Our data-driven approach will apply specific domain knowledge and theories in big data science and urban health, and use inductive reasoning for generating novel insights. Through this approach, we hope to be able to identify multiple modifiable environmental factors relevant to population health, and infer relationships between the environment and health to allow us to apply relevant policies even in areas where local health data might be limited.
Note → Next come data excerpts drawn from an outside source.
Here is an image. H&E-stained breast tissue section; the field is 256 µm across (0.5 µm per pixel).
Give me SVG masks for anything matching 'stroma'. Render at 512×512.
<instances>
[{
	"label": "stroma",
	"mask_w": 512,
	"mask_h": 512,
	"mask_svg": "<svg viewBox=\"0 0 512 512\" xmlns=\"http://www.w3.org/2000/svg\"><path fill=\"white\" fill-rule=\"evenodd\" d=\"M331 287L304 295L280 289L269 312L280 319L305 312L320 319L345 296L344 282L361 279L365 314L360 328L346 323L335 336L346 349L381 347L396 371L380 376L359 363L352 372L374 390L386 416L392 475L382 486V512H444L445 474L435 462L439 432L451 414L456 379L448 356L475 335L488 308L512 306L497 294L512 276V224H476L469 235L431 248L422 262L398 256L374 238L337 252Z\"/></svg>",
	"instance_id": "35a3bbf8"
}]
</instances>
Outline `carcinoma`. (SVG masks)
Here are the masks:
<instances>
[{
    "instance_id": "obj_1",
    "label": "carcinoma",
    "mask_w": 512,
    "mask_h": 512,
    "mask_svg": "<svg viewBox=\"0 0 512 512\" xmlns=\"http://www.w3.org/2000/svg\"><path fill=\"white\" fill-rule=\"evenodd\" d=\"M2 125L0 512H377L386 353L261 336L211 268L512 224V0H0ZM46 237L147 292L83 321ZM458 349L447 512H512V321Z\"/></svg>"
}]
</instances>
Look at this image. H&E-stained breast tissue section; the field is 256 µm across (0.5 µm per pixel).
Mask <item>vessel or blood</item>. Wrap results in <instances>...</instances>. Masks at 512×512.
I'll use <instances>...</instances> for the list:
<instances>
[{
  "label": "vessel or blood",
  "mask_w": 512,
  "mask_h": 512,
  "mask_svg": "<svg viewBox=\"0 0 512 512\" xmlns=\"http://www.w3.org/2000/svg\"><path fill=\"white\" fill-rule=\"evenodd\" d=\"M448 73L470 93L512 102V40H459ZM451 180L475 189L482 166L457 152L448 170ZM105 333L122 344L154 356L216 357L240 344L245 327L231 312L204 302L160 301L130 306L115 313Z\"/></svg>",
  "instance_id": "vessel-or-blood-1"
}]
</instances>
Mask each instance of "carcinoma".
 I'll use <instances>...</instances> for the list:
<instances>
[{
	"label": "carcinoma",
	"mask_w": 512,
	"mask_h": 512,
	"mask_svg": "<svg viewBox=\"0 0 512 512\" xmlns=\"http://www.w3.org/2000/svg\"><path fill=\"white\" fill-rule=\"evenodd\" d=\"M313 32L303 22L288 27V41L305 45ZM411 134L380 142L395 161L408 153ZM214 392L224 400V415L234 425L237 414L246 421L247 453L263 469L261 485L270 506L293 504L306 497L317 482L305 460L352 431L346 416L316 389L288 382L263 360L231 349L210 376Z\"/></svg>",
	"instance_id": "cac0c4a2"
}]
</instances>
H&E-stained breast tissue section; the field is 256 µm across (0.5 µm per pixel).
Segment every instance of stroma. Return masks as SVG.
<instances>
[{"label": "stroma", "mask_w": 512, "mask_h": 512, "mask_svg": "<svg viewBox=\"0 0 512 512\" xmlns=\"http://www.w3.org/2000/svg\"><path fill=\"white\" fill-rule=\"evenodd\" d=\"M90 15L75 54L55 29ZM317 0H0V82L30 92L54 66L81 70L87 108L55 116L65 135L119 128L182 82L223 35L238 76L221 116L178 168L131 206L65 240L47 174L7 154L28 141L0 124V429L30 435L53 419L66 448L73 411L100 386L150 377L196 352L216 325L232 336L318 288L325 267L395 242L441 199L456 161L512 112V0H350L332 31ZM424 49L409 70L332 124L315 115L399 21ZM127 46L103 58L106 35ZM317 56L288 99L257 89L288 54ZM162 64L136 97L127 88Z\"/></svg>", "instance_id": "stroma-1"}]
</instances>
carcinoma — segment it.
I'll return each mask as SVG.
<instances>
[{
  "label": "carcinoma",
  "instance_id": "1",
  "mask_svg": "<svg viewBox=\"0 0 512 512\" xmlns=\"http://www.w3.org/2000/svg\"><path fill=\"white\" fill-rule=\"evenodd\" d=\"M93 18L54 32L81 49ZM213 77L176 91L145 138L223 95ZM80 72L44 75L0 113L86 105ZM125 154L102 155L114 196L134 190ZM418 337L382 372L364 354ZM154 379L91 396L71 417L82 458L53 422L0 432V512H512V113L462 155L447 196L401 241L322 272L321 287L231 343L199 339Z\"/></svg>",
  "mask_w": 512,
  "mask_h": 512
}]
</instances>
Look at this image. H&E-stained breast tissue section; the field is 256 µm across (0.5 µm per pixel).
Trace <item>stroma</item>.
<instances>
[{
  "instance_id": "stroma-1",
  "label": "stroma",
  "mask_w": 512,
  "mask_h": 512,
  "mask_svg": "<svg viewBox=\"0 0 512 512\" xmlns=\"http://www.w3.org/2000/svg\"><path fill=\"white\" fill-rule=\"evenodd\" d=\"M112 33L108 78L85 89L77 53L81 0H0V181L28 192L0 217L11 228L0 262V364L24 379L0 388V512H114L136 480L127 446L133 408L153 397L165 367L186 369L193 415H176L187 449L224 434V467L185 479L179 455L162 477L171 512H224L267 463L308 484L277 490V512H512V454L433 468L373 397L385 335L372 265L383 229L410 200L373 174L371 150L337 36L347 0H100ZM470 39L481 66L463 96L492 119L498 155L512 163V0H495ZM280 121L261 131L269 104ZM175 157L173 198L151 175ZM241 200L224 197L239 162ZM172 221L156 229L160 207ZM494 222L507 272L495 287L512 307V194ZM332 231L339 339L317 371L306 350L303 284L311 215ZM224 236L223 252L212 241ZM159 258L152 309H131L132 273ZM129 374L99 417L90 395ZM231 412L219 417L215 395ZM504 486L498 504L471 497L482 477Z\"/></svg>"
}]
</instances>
Aims and research questions
Our aim is to explore the relation between environment and health using a wide range of objective measures representing different environmental domains and several indicators of chronic disease and relevant risk factors. Using these findings, we will create a ‘health map’ and develop risk prediction models and apply these predictions to various ‘what-if’ scenarios. Finally, we will explore how we can enhance risk predictions at higher resolution by incorporating other data sources to improve environmental phenotypic information, and develop methods to enable handling and analysis of big, complex data for research and policy development.
- Using individual-level data, what are the separate and combined impacts of environmental factors on health and disease risk factors? Which environmental factors are most predictive of major causes of morbidity and mortality?
- Is it feasible to incorporate other sources of environmental exposures to enhance phenotypic information of the environment in this cohort? Will the addition of these data improve the predictive models and offer high resolution information about the environment and health even at smaller geographical units?
- How applicable are various predictive models for different health outcomes in other settings/populations where data on environment and health indicators are likely to be sparse?
- Are remote sensing-based measures indicators of the environment, and if so, are these measures predictive of health outcomes?